The word "için" marks the lines to find; copy every such line from the data below.

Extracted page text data
BEGIN
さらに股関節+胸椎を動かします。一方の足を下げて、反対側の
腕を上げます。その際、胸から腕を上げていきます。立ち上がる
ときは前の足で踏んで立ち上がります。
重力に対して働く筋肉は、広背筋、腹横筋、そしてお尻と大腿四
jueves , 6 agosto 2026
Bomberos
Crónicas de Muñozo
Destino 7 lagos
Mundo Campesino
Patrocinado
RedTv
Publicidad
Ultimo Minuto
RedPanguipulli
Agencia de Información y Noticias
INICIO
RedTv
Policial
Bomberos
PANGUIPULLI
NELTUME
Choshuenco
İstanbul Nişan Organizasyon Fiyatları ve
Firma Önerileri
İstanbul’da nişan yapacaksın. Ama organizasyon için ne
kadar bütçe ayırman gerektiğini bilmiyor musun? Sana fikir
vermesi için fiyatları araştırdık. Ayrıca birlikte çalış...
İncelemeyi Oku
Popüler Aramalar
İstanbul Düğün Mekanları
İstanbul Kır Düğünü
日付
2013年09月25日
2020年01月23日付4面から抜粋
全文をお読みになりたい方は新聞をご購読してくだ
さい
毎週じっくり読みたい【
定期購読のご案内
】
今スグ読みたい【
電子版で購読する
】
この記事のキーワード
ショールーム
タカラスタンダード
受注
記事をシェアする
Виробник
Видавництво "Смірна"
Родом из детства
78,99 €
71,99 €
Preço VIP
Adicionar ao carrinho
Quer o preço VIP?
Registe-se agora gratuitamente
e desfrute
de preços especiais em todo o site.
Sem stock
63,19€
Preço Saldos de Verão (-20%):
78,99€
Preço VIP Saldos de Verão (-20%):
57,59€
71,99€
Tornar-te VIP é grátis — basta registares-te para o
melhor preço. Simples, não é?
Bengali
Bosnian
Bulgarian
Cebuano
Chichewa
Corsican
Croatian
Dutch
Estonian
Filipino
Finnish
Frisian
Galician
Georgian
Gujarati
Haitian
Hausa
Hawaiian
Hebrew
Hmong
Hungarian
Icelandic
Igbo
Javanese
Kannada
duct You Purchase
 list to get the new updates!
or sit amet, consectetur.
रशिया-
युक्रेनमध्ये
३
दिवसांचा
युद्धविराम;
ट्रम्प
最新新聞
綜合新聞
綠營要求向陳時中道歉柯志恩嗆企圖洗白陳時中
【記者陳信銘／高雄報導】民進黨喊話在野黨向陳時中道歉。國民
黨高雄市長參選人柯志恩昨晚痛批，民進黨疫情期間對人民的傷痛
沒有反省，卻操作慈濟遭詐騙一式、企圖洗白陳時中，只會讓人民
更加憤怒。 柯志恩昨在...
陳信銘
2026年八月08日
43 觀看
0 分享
END
## Solution to this problem
İstanbul’da nişan yapacaksın. Ama organizasyon için ne
vermesi için fiyatları araştırdık. Ayrıca birlikte çalış...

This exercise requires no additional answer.